*** Opening of Document excerpt ***
In a sixth reason listed in their motion for post-trial relief, the moving defendants also made a “reservation of rights to pursue further matters of repeatable error” to submit additional points of error once the trial transcript was completed and in their possession.
In comparing the moving defendants’ post-trial motions with the same parties’ errors complained of on appeal, it is this court’s belief that the errors numbered 1, 2, 5, 6, 7, and 8 were not before this court in post-trial motions. As such, this court only briefly addresses its reasoning pertaining to the issues not raised in post-trial motions, and more fully addresses the errors complained of on appeal which were previously raised in post-trial- motions. Additionally, several of the errors *501complained of on appeal are duplicative, and so for purposes of judicial economy, this court has consolidated those errors in discussion below.
*** Close of Document excerpt ***
*** Opening of Available data ***
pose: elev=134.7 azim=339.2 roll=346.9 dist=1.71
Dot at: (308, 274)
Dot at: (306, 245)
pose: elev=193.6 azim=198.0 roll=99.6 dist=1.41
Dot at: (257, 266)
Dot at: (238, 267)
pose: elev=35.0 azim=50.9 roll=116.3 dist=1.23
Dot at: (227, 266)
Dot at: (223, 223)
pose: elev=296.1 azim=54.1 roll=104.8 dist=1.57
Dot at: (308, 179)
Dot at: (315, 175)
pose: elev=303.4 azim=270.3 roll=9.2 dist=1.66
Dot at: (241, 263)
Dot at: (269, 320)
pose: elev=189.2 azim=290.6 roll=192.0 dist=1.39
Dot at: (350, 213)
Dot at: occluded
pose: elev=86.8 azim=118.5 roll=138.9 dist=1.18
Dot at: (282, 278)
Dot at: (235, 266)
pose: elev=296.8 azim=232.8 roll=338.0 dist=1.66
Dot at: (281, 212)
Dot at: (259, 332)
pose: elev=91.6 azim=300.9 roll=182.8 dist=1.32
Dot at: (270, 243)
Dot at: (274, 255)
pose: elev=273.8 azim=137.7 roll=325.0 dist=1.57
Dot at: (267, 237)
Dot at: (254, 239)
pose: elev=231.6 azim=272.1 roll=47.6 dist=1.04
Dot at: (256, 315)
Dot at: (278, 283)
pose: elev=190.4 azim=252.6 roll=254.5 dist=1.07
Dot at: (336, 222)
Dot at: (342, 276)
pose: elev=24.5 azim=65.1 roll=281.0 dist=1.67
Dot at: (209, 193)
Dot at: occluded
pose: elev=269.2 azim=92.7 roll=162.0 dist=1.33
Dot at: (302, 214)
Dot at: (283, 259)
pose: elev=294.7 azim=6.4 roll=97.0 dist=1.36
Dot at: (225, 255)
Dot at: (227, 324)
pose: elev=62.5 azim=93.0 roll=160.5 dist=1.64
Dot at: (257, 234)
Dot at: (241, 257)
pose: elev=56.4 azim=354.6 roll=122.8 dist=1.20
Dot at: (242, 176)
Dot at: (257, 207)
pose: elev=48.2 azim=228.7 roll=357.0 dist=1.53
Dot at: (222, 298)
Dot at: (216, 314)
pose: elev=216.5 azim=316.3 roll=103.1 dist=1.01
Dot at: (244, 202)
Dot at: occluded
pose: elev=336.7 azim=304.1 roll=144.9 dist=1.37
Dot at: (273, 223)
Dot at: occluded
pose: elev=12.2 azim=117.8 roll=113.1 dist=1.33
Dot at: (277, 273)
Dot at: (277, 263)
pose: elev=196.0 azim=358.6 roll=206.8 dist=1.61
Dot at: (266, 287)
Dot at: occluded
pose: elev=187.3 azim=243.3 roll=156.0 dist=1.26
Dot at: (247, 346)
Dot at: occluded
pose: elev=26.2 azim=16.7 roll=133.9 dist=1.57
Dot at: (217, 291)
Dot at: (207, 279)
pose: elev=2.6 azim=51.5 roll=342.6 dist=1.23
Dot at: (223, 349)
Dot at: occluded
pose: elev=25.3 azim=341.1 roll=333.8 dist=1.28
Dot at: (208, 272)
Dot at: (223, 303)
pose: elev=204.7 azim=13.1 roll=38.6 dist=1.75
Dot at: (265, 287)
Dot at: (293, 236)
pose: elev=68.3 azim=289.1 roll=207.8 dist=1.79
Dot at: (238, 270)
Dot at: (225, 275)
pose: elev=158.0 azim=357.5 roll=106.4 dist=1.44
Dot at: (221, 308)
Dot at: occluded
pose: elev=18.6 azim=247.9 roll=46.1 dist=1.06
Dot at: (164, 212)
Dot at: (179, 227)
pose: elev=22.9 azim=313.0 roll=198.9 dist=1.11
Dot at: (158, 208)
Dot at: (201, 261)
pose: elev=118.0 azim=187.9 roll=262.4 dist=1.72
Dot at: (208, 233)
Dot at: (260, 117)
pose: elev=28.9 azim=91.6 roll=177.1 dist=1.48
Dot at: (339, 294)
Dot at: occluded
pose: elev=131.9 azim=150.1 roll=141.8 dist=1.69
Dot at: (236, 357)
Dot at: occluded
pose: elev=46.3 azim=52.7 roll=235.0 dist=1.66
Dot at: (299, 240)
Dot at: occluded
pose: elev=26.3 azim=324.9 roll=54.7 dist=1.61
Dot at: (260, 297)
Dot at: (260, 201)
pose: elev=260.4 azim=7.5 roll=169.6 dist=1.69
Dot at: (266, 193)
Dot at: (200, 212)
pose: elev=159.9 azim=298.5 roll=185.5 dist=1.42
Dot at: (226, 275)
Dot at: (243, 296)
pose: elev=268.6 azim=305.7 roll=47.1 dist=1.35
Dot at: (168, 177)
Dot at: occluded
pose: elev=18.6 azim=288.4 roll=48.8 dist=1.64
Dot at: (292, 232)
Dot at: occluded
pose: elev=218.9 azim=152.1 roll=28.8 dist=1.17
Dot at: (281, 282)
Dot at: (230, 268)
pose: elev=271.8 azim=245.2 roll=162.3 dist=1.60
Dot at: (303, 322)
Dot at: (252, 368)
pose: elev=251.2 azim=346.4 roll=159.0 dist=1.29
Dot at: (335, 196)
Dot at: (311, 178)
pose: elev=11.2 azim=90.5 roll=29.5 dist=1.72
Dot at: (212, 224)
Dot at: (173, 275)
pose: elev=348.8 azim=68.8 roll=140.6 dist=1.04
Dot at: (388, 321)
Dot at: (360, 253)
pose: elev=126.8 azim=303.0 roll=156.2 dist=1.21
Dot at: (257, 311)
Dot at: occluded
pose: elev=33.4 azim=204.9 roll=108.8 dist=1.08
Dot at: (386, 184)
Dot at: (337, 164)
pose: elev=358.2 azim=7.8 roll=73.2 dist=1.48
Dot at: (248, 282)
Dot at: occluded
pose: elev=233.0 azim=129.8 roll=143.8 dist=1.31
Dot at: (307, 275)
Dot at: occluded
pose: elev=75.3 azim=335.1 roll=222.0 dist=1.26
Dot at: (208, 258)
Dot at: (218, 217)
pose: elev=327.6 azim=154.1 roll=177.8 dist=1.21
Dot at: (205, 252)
*** Close of Available data ***
Task set:
[A] Answer these questions from the court opinion excerpt:
(i) When did the moving defendants intend to submit additional points of error?
(ii) Which numbered errors does the court believe were not before it in post-trial motions?
(iii) For what purpose did the court consolidate several errors complained of on appeal?
[B] Please carry on the court opinion excerpt, starting after its last sentence.

Exercise responses:
[A]
(i) Once the trial transcript was completed and in their possession.
(ii) Errors numbered 1, 2, 5, 6, 7, and 8.
(iii) For purposes of judicial economy, because several of those errors are duplicative.

[B]
Error 1
The first error complained of on appeal was not raised in post-trial motions. In brief, however, this court found the moving defendants were not entitled to a partial nonsuit or directed verdict, and that, as described below at “Error 4,” this issue arose in such a cursory manner in trial that to further highlight it would have resulted in prejudice to plaintiff. This court further found that there was sufficient evidence presented to support the verdict rendered by the jury. Therefore, this court believes this error complained of on appeal to be both waived and without merit.
Error 2
The second error complained of on appeal was not raised in post-trial motions. In brief, however, this court found that the verdict was not against the overwhelming weight of the evidence, and to the contrary, there was ample evidence presented to support the verdict rendered by the jury. The record clearly demonstrates the jury’s verdict, as is further discussed below. Therefore, this court believes this error complained of on appeal to be both waived and without merit.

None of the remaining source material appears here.